Such a radical decision also led to other modes of inquiry, such as how people enter spaces and conversations and what the context was for each person arriving to the conversation. One significant vulnerability the TCTOCC leaders shared was their cumulative and collective trauma, not only as BIPOC leaders, but in the process of repeated applications for funding. “It upended the whole way that we in philanthropy usually approach conversations, situations, and expectations and opened the way to be vulnerable and to hear deeply the trauma—the impact of inequity,” says Eleanor Savage, president and chief executive officer of the Jerome Foundation. Al Justiniano, founder and artistic director of Teatro Del Pueblo, acknowledged the impact of this shift: “The TCTOCC-REFC collaboration was far from just a transactional exchange. It allowed our members to delve deeper into our shared humanity and vulnerabilities, leading to a significant shift in the power dynamic between program officers and theatre leaders. I now feel empowered to approach funders with confidence, recognizing the mutual value in the relationship.”
Grant applications often take weeks of preparation, with multiple questions completed across multiple departments in a given organization. Some larger grants require hiring outside consultants to finesse language, or bookkeepers to run audits or to ensure eligibility. Not only does it take significant resources to apply for many grants, but BIPOC arts organizations often find themselves in situations where they are addressing multiple interlocking needs of their communities that go beyond art-making, which can include anti-racism work, community events, and even providing resources often left to social services organizations. So these applications sometimes become exercises in justifying the very existence of certain communities in space. Along with the emotional, financial, and psychic toll these processes take, every leader relayed the trauma of rejection, of project viability hinging on rejection after rejection.

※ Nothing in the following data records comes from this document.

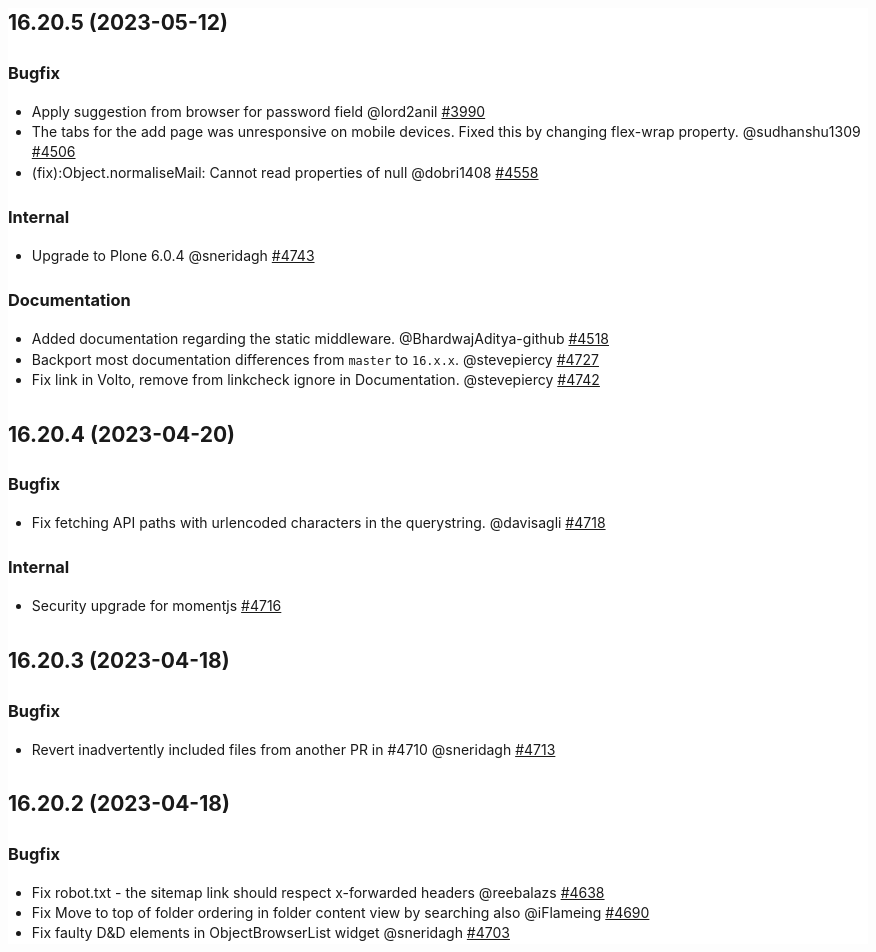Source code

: 
## 16.20.5 (2023-05-12)

### Bugfix

- Apply suggestion from browser for password field @lord2anil [#3990](https://github.com/plone/volto/issues/3990)
- The tabs for the add page was unresponsive on mobile devices. Fixed this by changing flex-wrap property. @sudhanshu1309 [#4506](https://github.com/plone/volto/issues/4506)
- (fix):Object.normaliseMail: Cannot read properties of null @dobri1408 [#4558](https://github.com/plone/volto/issues/4558)

### Internal

- Upgrade to Plone 6.0.4 @sneridagh [#4743](https://github.com/plone/volto/issues/4743)

### Documentation

- Added documentation regarding the static middleware. @BhardwajAditya-github [#4518](https://github.com/plone/volto/issues/4518)
- Backport most documentation differences from `master` to `16.x.x`. @stevepiercy [#4727](https://github.com/plone/volto/issues/4727)
- Fix link in Volto, remove from linkcheck ignore in Documentation. @stevepiercy [#4742](https://github.com/plone/volto/issues/4742)


## 16.20.4 (2023-04-20)

### Bugfix

- Fix fetching API paths with urlencoded characters in the querystring. @davisagli [#4718](https://github.com/plone/volto/issues/4718)

### Internal

- Security upgrade for momentjs [#4716](https://github.com/plone/volto/issues/4716)


## 16.20.3 (2023-04-18)

### Bugfix

- Revert inadvertently included files from another PR in #4710 @sneridagh [#4713](https://github.com/plone/volto/issues/4713)


## 16.20.2 (2023-04-18)

### Bugfix

- Fix robot.txt - the sitemap link should respect x-forwarded headers @reebalazs [#4638](https://github.com/plone/volto/issues/4638)
- Fix Move to top of folder ordering in folder content view by searching also @iFlameing [#4690](https://github.com/plone/volto/issues/4690)
- Fix faulty D&D elements in ObjectBrowserList widget @sneridagh [#4703](https://github.com/plone/volto/issues/4703)
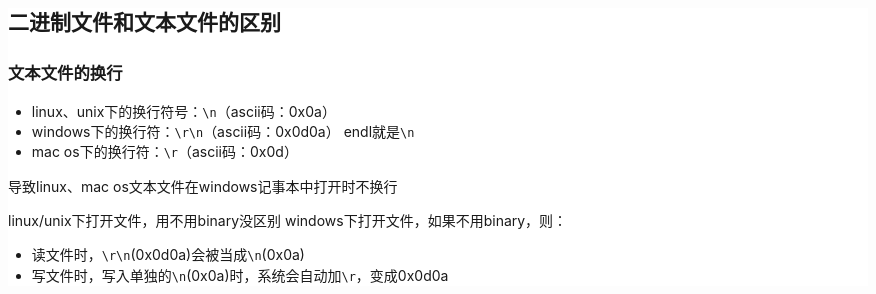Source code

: ## 二进制文件和文本文件的区别

### 文本文件的换行

- linux、unix下的换行符号：`\n`（ascii码：0x0a）
- windows下的换行符：`\r\n`（ascii码：0x0d0a）  endl就是`\n`
- mac os下的换行符：`\r`（ascii码：0x0d）

导致linux、mac os文本文件在windows记事本中打开时不换行

linux/unix下打开文件，用不用binary没区别
windows下打开文件，如果不用binary，则：

- 读文件时，`\r\n`(0x0d0a)会被当成`\n`(0x0a)
- 写文件时，写入单独的`\n`(0x0a)时，系统会自动加`\r`，变成0x0d0a

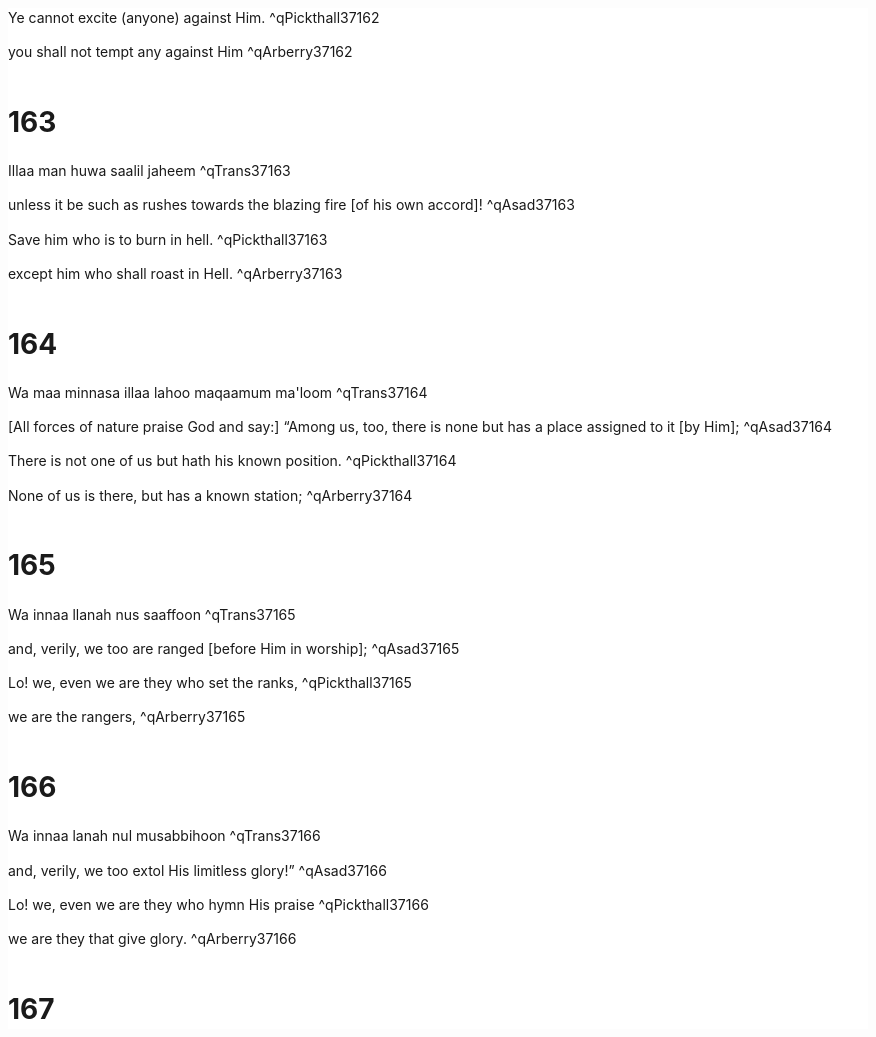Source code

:Ye cannot excite (anyone) against Him. ^qPickthall37162


you shall not tempt any against Him ^qArberry37162

# 163

Illaa man huwa saalil jaheem ^qTrans37163


unless it be such as rushes towards the blazing fire [of his own accord]! ^qAsad37163


Save him who is to burn in hell. ^qPickthall37163


except him who shall roast in Hell. ^qArberry37163

# 164

Wa maa minnasa illaa lahoo maqaamum ma'loom ^qTrans37164


[All forces of nature praise God and say:] “Among us, too, there is none but has a place assigned to it [by Him]; ^qAsad37164


There is not one of us but hath his known position. ^qPickthall37164


None of us is there, but has a known station; ^qArberry37164

# 165

Wa innaa llanah nus saaffoon ^qTrans37165


and, verily, we too are ranged [before Him in worship]; ^qAsad37165


Lo! we, even we are they who set the ranks, ^qPickthall37165


we are the rangers, ^qArberry37165

# 166

Wa innaa lanah nul musabbihoon ^qTrans37166


and, verily, we too extol His limitless glory!” ^qAsad37166


Lo! we, even we are they who hymn His praise ^qPickthall37166


we are they that give glory. ^qArberry37166

# 167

Grant funding has a direct implication on the viability of not only the organization but also the livelihood of its leaders. Some TCTOCC artistic directors’ personal finances are so intertwined with their organizations’ that in the past they have responded to defunded projects with dire actions. “I [grew up] watching my dad struggle for my entire life: mortgaging our house multiple times to keep this place open, laying people off, always making sure that we paid the artists, he and other managing directors like Chris Widdess [Penumbra’s former managing director] not taking salary. That kind of thing. I know that affected me as a leader and as a person,” says Bellamy. While these leaders can feel beholden, powerless, or even subservient in the traditional funding landscape, their relationship to the BIPOC communities they work in means they inhabit their organizations as one of, if not the primary, decision-makers of the organization. This means they are able to adjust and change to the needs and resources of the community. It also means that the battles they wage around white supremacy and colonialism are shared by their staff, artist collaborators, and audiences. They are part of a larger culture that amplifies them as they amplify their community’s needs.
While an artistic director can change radically the direction of their organization based on their vision—and are often encouraged to do so—a funding officer can risk not only their personal financial stability, but the viability of a given funding initiative by asserting different agendas or inclinations.
Meanwhile, funding officers hold a comparably stable financial life. Their salaries are less directly intertwined to their performance or outside metrics. They can take out mortgages or loans and reasonably expect to continue paying them for years. With this stability comes a different set of problems. Funding officers exist as individuals within much larger organizations that often have multiple if not conflicting goals. While they may technically hold the purse strings of a given funding source or initiative, many funding officers only have nominal say over what kind of projects are funded, on what scale, and in what way. Justin Laing, principal consultant of the Hillombo Group and facilitator of TCTOCC-REFC conversations and retreats, reflects on this relationship to institutional power:
“There was a moment where program officers had to say, ‘This is what I can do. And this is causing a little bit of some weight on my end.’ The program officer is not this philanthropoid that can show up in full capacity. It can look sometimes as though the program officer is the foundation, that they are the ones holding power. [But] I find program officers will report feeling the most disempowered. They feel like they are small parts of a much bigger piece”
Therefore, a funding officer who perceives white supremacist or colonialist tendencies of a funding initiative or their own organization might work in a context where those issues may be minimized or ignored. Equity-minded individuals might find themselves fighting against the parameters of “merit” set by an out-of-touch board, supervisor, or an entire philanthropy sector. While an artistic director can change radically the direction of their organization based on their vision—and are often encouraged to do so—a funding officer can risk not only their personal financial stability, but the viability of a given funding initiative by asserting different agendas or inclinations.
“One of the models that really helped us to understand the complex dynamics within the group was the structure of nesting dolls, right?” says Little. In this metaphor, each person who arrived at the TCTOCC-REFC meetings represented multiple interlocking selves. They were individuals with their own tastes and personalities. Then, they represented the organizations they worked for, where some could make large sweeping decisions for those organizations and others would need to recruit buy-in. They represented either REFC or TCTOCC, and each group had specific agendas. And then there was the overall TCTOCC-REFC coalition that was trying to change how philanthropy and theatre interacted and aligned. This idea of nested priorities helped the group move from getting to know each other as individuals to addressing large-scale structural change.